Suppose we have a closed ball $S$ of radius $r$ centered at the origin $O$ of $\mathbb{R}^3$. Suppose further that we are given a point $v$ on the ball's boundary (i.e., $\|v\|=r$), and a point $u$ in the ball's interior (i.e., $\|u\|<r$). We assume that $v$ and $u$ are not too far from each other, so $\|v-u\| \leq r$. Let $\theta$ denote the angle between the vectors $\overrightarrow{vO}$ and $\overrightarrow{vu}$.
Is it true that the ball $S'$ of radius $\|v-u\| \cos \theta$ centered at $u$ is contained in $S$?
And if not, is there any (interesting) radius of the form $\|v-u\|f(\theta)$ which works?
This arose in the context of an (elementary) differential geometry problem.
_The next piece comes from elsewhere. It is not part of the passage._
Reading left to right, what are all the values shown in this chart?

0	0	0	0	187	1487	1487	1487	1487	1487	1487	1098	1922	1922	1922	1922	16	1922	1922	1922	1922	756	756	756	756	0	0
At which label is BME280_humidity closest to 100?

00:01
We're asked to prove that the osculating circles of a curve $\mathbf{r}(t)$ (with certain hypotheses on the curve) on some sphere $S$ centered at the origin must be contained within sphere. The above claim is one avenue of attack I'm attempting, but it also makes for an interesting geometric problem in and of itself.
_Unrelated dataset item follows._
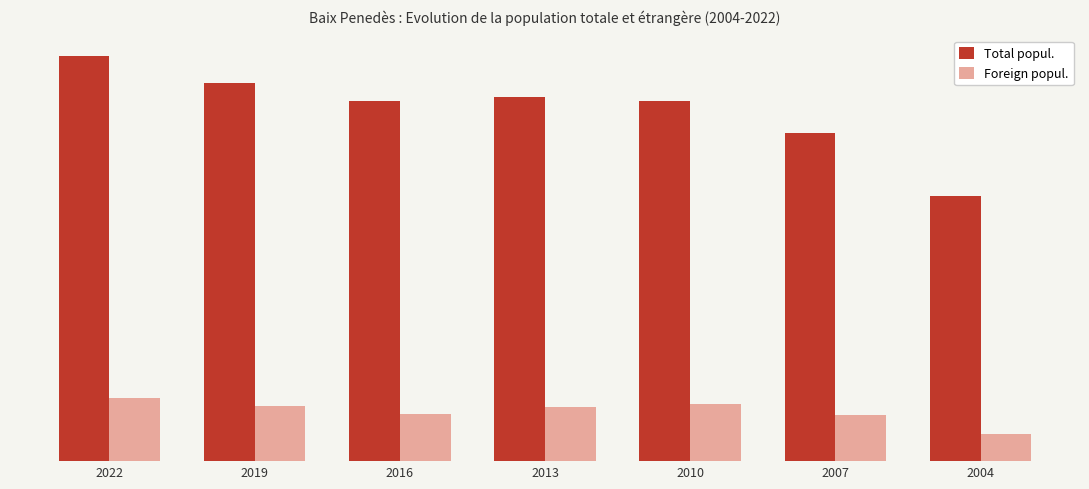

What is the difference between the maximum and minimum values in the Total popul. series?

38795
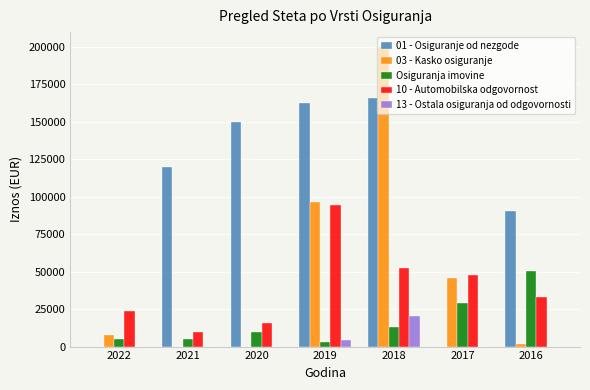

What is the highest value of the Osiguranja imovine series?

50292.9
The intuition seems fairly clear. If the angle $\theta$ is large, there is much little wiggle room for the ball containing $u$, and $\cos \theta$ comes off as a natural factor. Also, the extreme cases $\theta=0$ or $\theta=\frac{\pi}{2}$ seem to be okay.
No, this is not true, since $\|v-u\|\cos\theta$ doesn’t go to zero as $u$ approaches the boundary on any given ray from the origin (except for the extreme ones that you checked).